Perros de Paja (1971) es una cinta que acaba cualquier imagen pregonada por folletos de turismo. Una pareja citadina se pasa a vivir a un pueblo para alejarse de los peligros de la ciudad, lo que no cuentan es que más allá de la apacible tranquilidad rural hay muchos detalles complejos. Los cuales hacen que la gente de la ciudad no se diferencie de la de pueblo (y viceversa). Hay otra cinta más reciente con un tema parecido llamada Bosque de Sombras (2007), ambientada en un región Vasca de España poco después de la muerte de Franco. En ambas historias hay desconfianza a los nuevos residentes. Miedo y a la vez acoso. A quién no le ha pasado más de una vez que siendo forastero en un bar, toda la plebe presente se queda viendo cada movimiento que haces. En la periferia del fisgoneo si das la mano puede que más de uno tomes más allá del codo y se aproveche de la cordialidad.

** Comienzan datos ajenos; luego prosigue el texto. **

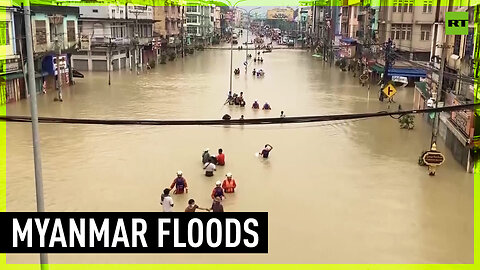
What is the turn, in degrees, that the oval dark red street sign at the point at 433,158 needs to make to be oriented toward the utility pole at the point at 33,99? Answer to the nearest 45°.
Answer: approximately 45° to its right

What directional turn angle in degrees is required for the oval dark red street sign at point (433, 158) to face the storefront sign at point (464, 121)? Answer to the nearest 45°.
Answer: approximately 135° to its left

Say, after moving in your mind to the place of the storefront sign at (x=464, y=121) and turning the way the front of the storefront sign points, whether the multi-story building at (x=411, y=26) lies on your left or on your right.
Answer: on your right

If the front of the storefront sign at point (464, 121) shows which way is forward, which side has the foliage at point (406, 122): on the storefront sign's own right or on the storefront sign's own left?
on the storefront sign's own right

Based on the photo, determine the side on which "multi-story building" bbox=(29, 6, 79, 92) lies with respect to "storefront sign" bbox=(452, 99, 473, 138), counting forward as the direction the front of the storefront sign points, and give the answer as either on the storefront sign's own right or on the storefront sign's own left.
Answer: on the storefront sign's own right

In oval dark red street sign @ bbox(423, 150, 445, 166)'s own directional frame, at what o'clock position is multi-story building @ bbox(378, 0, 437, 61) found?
The multi-story building is roughly at 6 o'clock from the oval dark red street sign.

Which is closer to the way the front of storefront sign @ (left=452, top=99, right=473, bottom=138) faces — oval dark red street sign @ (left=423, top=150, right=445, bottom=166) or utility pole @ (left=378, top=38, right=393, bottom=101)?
the oval dark red street sign

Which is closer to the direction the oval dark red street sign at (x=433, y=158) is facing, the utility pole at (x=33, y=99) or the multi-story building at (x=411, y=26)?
the utility pole

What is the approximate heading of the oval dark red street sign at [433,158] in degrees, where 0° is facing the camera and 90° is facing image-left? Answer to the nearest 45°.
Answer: approximately 0°

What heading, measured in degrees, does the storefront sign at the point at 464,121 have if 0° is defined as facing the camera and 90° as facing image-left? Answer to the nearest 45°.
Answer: approximately 45°

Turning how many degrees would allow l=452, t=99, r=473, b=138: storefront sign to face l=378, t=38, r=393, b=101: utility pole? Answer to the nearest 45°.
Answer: approximately 135° to its right
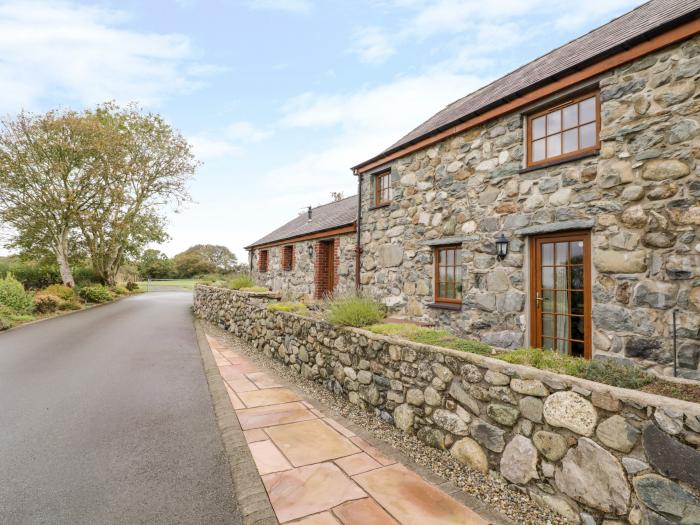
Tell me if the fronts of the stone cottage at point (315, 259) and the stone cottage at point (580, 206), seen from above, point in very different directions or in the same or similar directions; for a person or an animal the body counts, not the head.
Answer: same or similar directions

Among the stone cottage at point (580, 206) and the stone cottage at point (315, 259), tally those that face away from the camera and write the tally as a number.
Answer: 0

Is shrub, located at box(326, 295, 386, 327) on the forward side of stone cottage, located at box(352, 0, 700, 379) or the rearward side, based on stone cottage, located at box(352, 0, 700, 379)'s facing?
on the forward side

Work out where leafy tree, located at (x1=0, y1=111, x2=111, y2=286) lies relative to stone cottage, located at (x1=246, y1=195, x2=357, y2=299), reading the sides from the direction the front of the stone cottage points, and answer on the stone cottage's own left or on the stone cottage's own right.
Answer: on the stone cottage's own right

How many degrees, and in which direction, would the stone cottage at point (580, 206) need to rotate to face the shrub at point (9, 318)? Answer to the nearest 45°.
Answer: approximately 45° to its right

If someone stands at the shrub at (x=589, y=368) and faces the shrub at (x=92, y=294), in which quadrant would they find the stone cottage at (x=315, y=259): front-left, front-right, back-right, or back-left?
front-right

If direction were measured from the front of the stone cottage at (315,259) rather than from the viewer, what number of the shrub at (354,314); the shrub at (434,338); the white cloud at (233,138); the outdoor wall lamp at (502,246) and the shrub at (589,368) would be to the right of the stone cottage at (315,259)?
1

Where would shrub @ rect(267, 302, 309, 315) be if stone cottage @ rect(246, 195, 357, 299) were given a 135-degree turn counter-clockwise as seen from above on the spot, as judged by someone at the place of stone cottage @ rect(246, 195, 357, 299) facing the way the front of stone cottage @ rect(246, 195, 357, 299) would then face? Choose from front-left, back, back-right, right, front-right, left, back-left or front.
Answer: right

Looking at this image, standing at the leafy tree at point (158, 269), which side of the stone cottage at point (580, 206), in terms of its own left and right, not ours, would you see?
right

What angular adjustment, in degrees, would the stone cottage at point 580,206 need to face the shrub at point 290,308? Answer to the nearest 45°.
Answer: approximately 45° to its right

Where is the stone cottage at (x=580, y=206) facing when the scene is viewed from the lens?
facing the viewer and to the left of the viewer

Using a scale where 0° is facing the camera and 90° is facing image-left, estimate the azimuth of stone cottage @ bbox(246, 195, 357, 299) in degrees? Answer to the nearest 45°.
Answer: approximately 45°
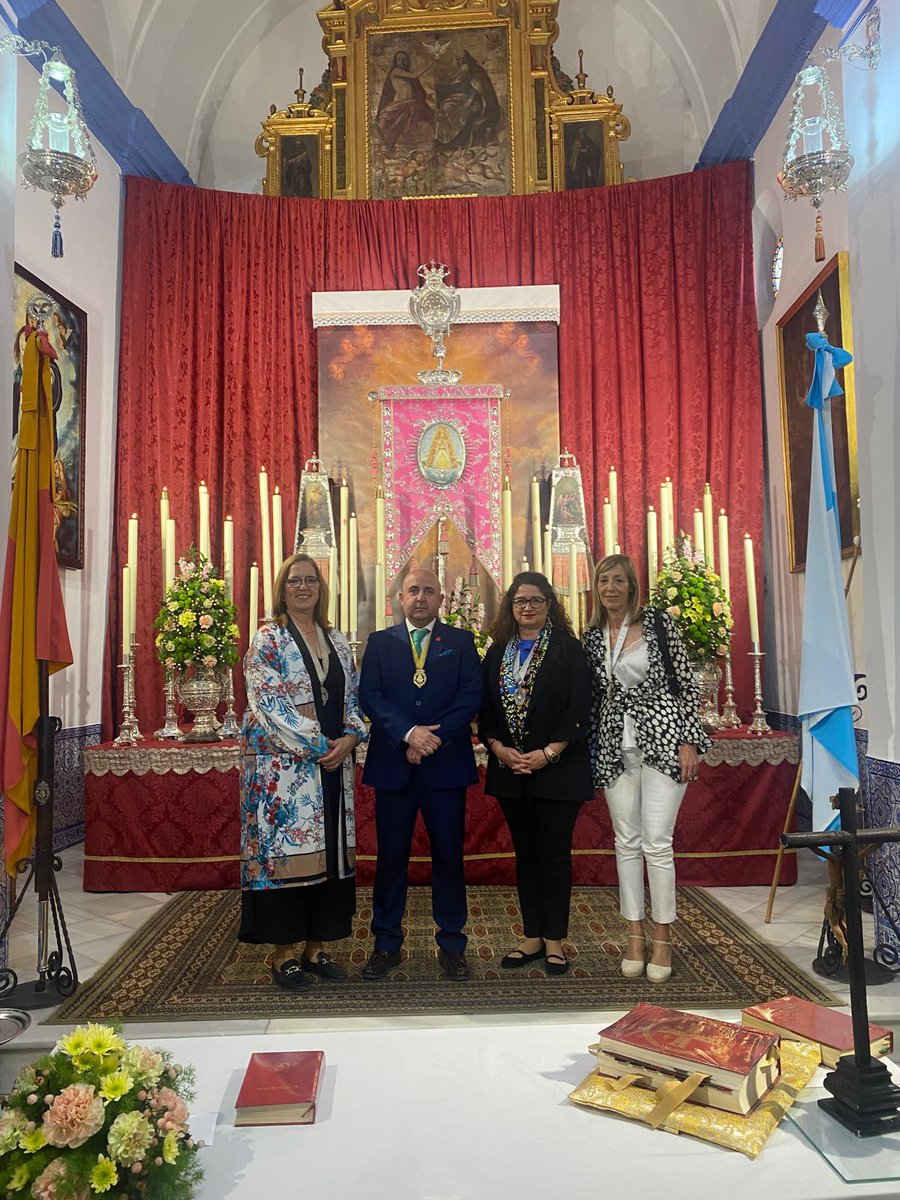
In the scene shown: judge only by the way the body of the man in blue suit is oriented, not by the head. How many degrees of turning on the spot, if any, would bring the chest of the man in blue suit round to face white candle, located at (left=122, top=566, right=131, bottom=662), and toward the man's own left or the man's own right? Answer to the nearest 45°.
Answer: approximately 135° to the man's own right

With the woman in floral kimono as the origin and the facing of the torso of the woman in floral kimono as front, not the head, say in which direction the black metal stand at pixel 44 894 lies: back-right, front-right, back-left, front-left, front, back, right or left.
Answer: back-right

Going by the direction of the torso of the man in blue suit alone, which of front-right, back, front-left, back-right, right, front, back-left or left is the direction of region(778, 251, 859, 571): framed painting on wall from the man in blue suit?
back-left

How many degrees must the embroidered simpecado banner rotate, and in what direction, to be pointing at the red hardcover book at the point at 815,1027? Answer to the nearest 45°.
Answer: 0° — it already faces it

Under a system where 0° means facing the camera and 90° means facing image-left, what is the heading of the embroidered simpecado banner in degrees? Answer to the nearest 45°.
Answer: approximately 0°

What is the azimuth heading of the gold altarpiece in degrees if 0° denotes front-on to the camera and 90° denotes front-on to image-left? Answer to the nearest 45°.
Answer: approximately 0°
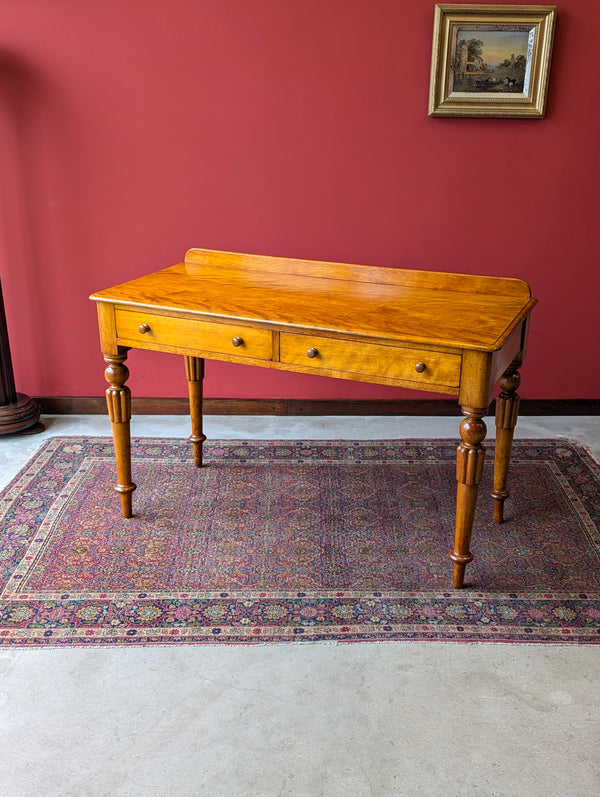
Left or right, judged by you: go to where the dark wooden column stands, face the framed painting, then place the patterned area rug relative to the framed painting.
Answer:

Así le pasa al personaje de Dustin Hoffman, que en Perros de Paja es un dubitativo matemático intimidado tanto por el pueblo como por su esposa. Al ver en el peligro que lo rodea, va mutando peligrosamente en un ser bestial como los que atentan contra él. Gente enardecida por pleitos de cantina, que buscan descargar violencia con lo primero que tenga de frente. No es conclusión agradable, pero pasa aún en los rincones más tranquilos. Para sobrevivir al salvajismo hay que ser igual de salvaje cuando se tiene de frente a individuos de corazón caliente y no de mente fría. Ante la fuerza bruta no hay justicia que valga.

Hace unas semanas vi La Jauría Humana (1966) de Arthur Penn, otro relato de pueblos miserables en su moral y vida pública. Es fácil señalar con el dedo, tirar la piedra y esconder la mano. Mirar raro al que se viste diferente y chismorrear a la espalda de los demás. Irse a refugiar en la iglesia para ocultar las maldades con máscaras de rectitud, donde más de un cura se cree alcalde y mediador de todos los asuntos que pasan en su parroquia. Es posible que estas odiosas costumbres se den cuando una villa idílica está a medio camino de ser ciudad, donde todo pasa del escándalo a la indiferencia.